Give again, word for word, every line below from the one that has "#241, owner: Beatriz Costa -> Vincent Miller" through the one that has "T-208, status: Done -> Todo", both included, and no others.
###
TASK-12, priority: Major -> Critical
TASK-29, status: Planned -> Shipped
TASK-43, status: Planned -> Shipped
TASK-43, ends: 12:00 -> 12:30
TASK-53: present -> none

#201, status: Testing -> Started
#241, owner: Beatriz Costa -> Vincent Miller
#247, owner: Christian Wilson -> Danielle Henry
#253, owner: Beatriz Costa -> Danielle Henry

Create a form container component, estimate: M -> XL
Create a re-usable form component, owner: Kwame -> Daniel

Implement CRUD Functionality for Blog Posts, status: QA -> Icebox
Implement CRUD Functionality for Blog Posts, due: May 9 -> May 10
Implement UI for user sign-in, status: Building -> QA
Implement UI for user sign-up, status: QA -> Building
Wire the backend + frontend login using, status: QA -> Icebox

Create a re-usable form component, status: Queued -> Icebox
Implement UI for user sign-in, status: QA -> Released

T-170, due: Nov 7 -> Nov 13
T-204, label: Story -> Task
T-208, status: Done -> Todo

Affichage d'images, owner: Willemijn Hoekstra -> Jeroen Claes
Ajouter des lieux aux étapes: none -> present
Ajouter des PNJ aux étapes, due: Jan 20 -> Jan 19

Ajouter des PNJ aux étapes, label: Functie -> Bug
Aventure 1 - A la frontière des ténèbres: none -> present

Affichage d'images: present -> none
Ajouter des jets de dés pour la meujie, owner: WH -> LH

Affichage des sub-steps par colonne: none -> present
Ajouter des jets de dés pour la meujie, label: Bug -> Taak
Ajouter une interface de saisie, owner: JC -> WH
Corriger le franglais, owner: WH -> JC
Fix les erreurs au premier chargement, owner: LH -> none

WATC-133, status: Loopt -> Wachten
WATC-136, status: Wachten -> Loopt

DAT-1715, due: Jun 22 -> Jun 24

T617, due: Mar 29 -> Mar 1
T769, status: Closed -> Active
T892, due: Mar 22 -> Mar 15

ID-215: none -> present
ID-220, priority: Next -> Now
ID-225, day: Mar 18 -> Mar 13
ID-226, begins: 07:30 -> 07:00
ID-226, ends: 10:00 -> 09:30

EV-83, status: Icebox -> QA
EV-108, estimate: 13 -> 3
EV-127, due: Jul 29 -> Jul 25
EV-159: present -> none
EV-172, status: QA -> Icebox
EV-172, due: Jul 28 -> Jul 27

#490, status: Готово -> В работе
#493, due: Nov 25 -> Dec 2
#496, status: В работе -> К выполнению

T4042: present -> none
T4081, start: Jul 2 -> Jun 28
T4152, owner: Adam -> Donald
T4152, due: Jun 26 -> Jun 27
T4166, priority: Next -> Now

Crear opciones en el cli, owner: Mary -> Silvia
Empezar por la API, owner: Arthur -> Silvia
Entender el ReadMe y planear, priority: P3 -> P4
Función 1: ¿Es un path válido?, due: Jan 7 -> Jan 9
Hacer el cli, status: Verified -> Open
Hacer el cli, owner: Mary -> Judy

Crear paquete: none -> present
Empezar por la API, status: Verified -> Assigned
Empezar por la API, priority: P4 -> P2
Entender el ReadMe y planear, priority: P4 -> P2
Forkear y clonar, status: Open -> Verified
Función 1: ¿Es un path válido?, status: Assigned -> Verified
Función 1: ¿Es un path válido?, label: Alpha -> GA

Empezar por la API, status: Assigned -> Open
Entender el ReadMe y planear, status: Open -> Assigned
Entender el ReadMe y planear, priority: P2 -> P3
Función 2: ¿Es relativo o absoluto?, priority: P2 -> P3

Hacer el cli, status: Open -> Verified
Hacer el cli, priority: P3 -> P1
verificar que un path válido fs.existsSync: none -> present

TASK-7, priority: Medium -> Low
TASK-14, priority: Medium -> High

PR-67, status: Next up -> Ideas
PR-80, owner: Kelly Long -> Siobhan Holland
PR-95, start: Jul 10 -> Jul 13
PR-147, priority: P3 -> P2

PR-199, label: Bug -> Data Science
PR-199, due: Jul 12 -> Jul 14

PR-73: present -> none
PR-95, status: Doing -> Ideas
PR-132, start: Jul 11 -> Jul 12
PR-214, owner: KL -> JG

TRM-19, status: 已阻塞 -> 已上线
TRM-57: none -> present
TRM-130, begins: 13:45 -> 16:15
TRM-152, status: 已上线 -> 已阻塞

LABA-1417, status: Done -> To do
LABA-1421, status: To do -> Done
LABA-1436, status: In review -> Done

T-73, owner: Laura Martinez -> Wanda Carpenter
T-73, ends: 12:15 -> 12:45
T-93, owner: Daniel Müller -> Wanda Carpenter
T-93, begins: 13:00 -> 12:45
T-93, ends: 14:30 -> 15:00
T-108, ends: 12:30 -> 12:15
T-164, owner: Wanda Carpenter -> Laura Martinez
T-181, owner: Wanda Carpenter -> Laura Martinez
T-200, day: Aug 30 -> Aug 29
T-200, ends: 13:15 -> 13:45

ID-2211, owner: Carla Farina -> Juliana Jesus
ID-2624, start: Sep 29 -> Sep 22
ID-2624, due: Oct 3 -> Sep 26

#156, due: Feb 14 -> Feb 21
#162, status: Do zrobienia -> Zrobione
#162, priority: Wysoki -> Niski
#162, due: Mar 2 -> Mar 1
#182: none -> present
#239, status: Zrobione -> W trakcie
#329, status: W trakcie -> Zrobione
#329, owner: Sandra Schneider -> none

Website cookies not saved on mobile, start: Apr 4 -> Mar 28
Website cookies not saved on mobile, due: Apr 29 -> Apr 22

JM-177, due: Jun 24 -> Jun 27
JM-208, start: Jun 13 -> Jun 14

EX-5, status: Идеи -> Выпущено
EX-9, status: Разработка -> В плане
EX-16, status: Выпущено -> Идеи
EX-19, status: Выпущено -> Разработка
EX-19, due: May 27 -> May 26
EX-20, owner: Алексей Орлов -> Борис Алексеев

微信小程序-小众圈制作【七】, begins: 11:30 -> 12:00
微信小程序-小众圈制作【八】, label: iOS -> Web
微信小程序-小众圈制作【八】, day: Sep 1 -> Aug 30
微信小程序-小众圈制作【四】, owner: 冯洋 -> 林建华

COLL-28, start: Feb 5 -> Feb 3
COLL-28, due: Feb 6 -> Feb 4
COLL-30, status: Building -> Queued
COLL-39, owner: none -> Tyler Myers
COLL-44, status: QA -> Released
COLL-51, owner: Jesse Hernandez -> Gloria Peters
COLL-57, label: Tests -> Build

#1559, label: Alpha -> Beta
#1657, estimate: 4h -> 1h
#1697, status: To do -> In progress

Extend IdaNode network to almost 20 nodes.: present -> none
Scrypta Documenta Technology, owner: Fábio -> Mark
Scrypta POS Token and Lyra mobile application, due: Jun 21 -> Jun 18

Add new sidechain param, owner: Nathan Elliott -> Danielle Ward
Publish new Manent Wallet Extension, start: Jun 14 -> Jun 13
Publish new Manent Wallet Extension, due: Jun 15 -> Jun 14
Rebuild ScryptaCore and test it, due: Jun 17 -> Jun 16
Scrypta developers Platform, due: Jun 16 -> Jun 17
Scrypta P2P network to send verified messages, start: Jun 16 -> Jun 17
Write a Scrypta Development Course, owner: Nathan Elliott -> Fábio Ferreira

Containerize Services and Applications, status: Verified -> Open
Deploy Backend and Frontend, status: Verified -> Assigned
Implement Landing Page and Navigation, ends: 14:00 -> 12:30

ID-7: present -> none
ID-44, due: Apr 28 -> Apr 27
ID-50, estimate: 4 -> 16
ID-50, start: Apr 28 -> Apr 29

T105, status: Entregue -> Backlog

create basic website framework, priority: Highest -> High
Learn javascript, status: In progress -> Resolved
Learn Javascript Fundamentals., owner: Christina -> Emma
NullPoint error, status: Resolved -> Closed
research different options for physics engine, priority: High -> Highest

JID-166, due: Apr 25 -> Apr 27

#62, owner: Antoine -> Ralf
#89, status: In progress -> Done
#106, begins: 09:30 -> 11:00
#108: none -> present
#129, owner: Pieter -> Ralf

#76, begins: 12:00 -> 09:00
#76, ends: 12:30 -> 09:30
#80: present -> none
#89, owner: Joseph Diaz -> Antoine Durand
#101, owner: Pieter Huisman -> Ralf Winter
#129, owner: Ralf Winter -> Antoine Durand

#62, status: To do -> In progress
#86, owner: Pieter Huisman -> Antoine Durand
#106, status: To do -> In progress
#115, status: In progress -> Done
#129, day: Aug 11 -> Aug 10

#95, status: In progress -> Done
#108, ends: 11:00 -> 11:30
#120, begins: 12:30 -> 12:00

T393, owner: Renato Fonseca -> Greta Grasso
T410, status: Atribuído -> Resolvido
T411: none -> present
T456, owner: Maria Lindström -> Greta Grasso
###
▶ _Exercise solution_
#241, owner: Beatriz Costa -> Vincent Miller
#247, owner: Christian Wilson -> Danielle Henry
#253, owner: Beatriz Costa -> Danielle Henry

Create a form container component, estimate: M -> XL
Create a re-usable form component, owner: Kwame -> Daniel

Implement CRUD Functionality for Blog Posts, status: QA -> Icebox
Implement CRUD Functionality for Blog Posts, due: May 9 -> May 10
Implement UI for user sign-in, status: Building -> QA
Implement UI for user sign-up, status: QA -> Building
Wire the backend + frontend login using, status: QA -> Icebox

Create a re-usable form component, status: Queued -> Icebox
Implement UI for user sign-in, status: QA -> Released

T-170, due: Nov 7 -> Nov 13
T-204, label: Story -> Task
T-208, status: Done -> Todo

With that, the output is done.